EXERCISE DETAILS |
In the records that follow, find each line containing "Polarisation" and copy it.

(Rendered images with source text)
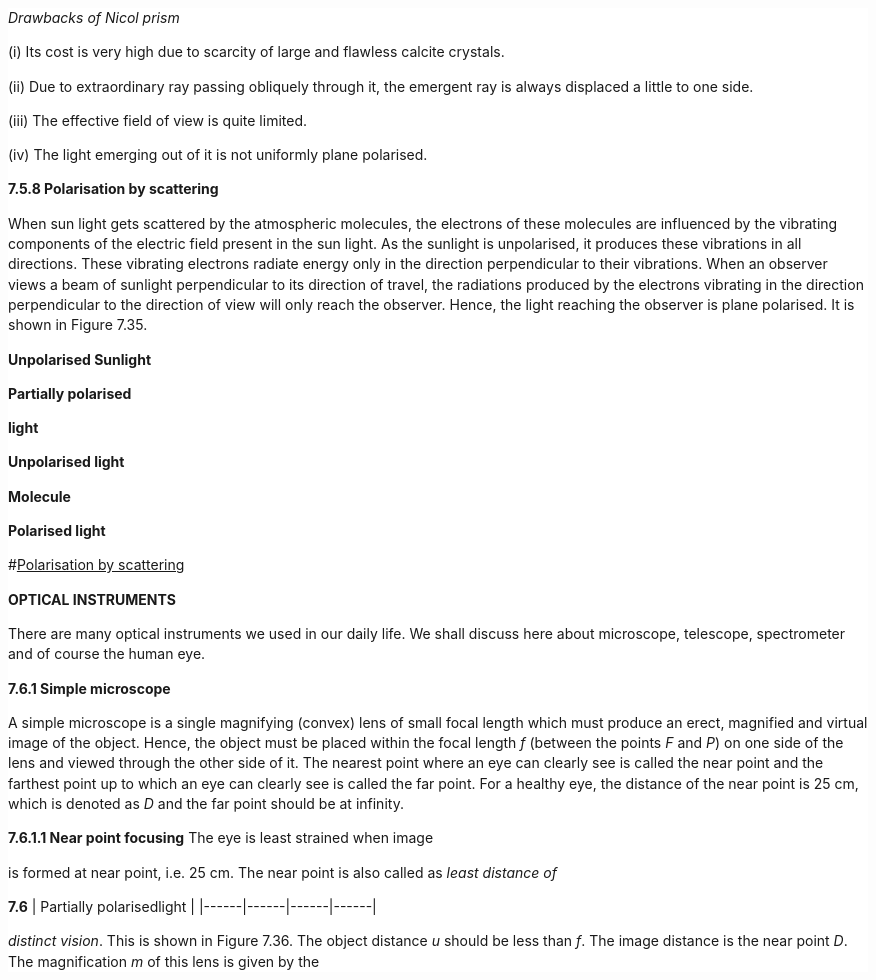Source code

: _Drawbacks of Nicol prism_

(i) Its cost is very high due to scarcity of large and flawless calcite crystals.

(ii) Due to extraordinary ray passing obliquely through it, the emergent ray is always displaced a little to one side.

(iii) The effective field of view is quite limited.

(iv) The light emerging out of it is not uniformly plane polarised.

**7.5.8 Polarisation by scattering**

When sun light gets scattered by the atmospheric molecules, the electrons of these molecules are influenced by the vibrating components of the electric field present in the sun light. As the sunlight is unpolarised, it produces these vibrations in all directions. These vibrating electrons radiate energy only in the direction perpendicular to their vibrations. When an observer views a beam of sunlight perpendicular to its direction of travel, the radiations produced by the electrons vibrating in the direction perpendicular to the direction of view will only reach the observer. Hence, the light reaching the observer is plane polarised. It is shown in Figure 7.35.  

**Unpolarised Sunlight**

**Partially polarised**

**light**

**Unpolarised light**

**Molecule**

**Polarised light**

#[Polarisation by scattering](7.35.png "")

**OPTICAL INSTRUMENTS**

There are many optical instruments we used in our daily life. We shall discuss here about microscope, telescope, spectrometer and of course the human eye.

**7.6.1 Simple microscope**

A simple microscope is a single magnifying (convex) lens of small focal length which must produce an erect, magnified and virtual image of the object. Hence, the object must be placed within the focal length _f_ (between the points _F_ and _P_) on one side of the lens and viewed through the other side of it. The nearest point where an eye can clearly see is called the near point and the farthest point up to which an eye can clearly see is called the far point. For a healthy eye, the distance of the near point is 25 cm, which is denoted as _D_ and the far point should be at infinity.

**7.6.1.1 Near point focusing** The eye is least strained when image

is formed at near point, i.e. 25 cm. The near point is also called as _least distance of_

**7.6**
| Partially polarisedlight |
|------|------|------|------|

  

_distinct vision_. This is shown in Figure 7.36. The object distance _u_ should be less than _f_. The image distance is the near point _D_. The magnification _m_ of this lens is given by the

RESPONSE AREA |
**7.5.8 Polarisation by scattering**
#[Polarisation by scattering](7.35.png "")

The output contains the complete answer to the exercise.